This article is Part Five in a seven-part series on how to structure sales and what to do when your customer fails to pay. You can find previous articles in this series here: Structuring Sales to Ensure Payment; Signs of Trouble Before Payment Default; Default by a Customer; Knowledge is Power and What to Consider When Non-Payment Leads to Litigation. Please subscribe to this blog by entering your email in the box on the left, or check back weekly for additional articles in the series.
You have obtained money judgment against your debtor, thus turning you into a "judgment creditor" and them into a "judgment debtor", and now it's time to convert that important piece of paper called a "certificate of judgment" into cash or something that can be reduced to cash. First, determine what assets are available to pay your judgment, then determine how to access them.

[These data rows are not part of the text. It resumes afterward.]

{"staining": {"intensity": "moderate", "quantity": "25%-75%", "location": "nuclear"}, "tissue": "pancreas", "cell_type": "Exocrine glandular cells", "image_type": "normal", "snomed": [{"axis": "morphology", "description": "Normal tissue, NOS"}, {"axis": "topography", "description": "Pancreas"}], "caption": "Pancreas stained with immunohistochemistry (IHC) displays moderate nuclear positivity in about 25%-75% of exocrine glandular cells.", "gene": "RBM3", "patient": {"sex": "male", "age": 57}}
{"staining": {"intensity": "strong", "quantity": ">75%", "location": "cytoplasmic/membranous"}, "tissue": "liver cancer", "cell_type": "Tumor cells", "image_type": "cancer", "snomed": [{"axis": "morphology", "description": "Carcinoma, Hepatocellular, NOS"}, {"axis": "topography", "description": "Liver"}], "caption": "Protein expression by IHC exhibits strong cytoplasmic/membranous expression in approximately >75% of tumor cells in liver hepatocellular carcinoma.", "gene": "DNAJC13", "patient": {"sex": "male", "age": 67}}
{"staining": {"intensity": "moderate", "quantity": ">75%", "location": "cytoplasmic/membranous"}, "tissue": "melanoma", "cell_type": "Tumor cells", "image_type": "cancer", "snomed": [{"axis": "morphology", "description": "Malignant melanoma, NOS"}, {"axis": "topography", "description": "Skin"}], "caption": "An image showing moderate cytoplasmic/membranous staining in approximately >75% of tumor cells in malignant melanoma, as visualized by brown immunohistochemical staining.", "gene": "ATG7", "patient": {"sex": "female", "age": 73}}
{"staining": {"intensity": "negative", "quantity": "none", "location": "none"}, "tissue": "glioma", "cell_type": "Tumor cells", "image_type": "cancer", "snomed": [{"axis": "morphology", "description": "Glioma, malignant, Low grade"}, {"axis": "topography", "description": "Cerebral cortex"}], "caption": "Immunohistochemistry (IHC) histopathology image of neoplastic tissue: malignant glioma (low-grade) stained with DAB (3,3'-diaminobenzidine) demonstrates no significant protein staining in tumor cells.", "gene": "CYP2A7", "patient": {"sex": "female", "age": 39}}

Analyze the Debtor's Assets
There are a number of sources of information about your judgment debtor's assets and financial situation, including the following:
• Examine financial statements that the judgment debtor provided during the course of your business relationship to identify available assets.
• If you subscribe to Dun and Bradstreet, obtain a Dun and Bradstreet report.
• Determine whether there are any legal actions pending against the judgment debtor, which may mean you will be in a race to recover assets, or whether the judgment debtor is suing someone, which may provide you a source of recovery. Most court clerks' records are available on line and are searchable by name. If you are concerned that your judgment debtor has filed for bankruptcy protection, contact the Bankruptcy Court clerk for the district where your business judgment debtor was incorporated or formed or has its principal place of business.
• If the debtor is a corporation it may be possible to pierce the corporate veil and recover against assets of stockholders.
• Determine if there has been a preferential transfer or a fraudulent transfer in violation of the governing state's law.
• Once you are a judgment creditor, you may also ask the court that issued your judgment to schedule a judgment debtor examination of the judgment debtor or a third party. This is an examination under oath with a court reporter at which a judgment creditor may ask the judgment creditor questions about their assets, liabilities, cash flow and expenses.
• Keep your ear to the ground. Competitors, clients, customers, neighboring businesses and co-defendants of the judgment debtor may be sources of information regarding who the debtor does business with, what accounts receivable are available or whether the judgment debtor is still in business or has formed a new business.